**INPUT MATERIAL**
--
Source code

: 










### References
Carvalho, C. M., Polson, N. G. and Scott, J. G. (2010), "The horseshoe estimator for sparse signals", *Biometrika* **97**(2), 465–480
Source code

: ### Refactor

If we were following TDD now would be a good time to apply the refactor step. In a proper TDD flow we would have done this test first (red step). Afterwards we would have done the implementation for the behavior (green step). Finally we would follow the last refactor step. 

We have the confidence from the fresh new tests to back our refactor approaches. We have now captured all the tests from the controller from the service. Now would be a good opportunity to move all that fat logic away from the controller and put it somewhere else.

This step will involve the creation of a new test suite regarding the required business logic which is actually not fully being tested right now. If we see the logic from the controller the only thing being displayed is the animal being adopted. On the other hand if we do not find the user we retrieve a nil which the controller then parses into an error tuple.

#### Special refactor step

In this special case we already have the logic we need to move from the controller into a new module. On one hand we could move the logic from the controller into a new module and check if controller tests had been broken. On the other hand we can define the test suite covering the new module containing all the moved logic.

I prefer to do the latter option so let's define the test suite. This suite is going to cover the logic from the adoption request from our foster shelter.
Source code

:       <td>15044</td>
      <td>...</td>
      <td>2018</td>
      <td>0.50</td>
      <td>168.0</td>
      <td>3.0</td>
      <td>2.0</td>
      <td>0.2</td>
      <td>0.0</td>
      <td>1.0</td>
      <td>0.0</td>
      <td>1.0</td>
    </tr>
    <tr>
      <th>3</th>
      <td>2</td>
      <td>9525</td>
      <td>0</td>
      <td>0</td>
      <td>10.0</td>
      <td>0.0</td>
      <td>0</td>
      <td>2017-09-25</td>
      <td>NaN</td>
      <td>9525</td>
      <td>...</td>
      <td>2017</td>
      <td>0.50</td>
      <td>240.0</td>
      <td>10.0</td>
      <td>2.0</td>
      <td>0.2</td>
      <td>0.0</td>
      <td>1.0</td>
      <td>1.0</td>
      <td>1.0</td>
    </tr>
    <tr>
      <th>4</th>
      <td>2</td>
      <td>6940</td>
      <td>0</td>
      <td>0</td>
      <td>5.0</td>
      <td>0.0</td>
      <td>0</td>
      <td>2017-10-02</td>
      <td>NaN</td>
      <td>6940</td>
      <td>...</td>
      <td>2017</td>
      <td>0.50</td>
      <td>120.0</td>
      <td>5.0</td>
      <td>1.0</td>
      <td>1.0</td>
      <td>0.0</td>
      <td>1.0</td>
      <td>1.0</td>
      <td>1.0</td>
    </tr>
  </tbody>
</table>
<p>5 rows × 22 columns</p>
--
**ACTION ITEM**
Count the lines in the material above that contain the string "into", treating uppercase and lowercase as different. Reply with the number alone.

**PROBLEM SOLUTION**
2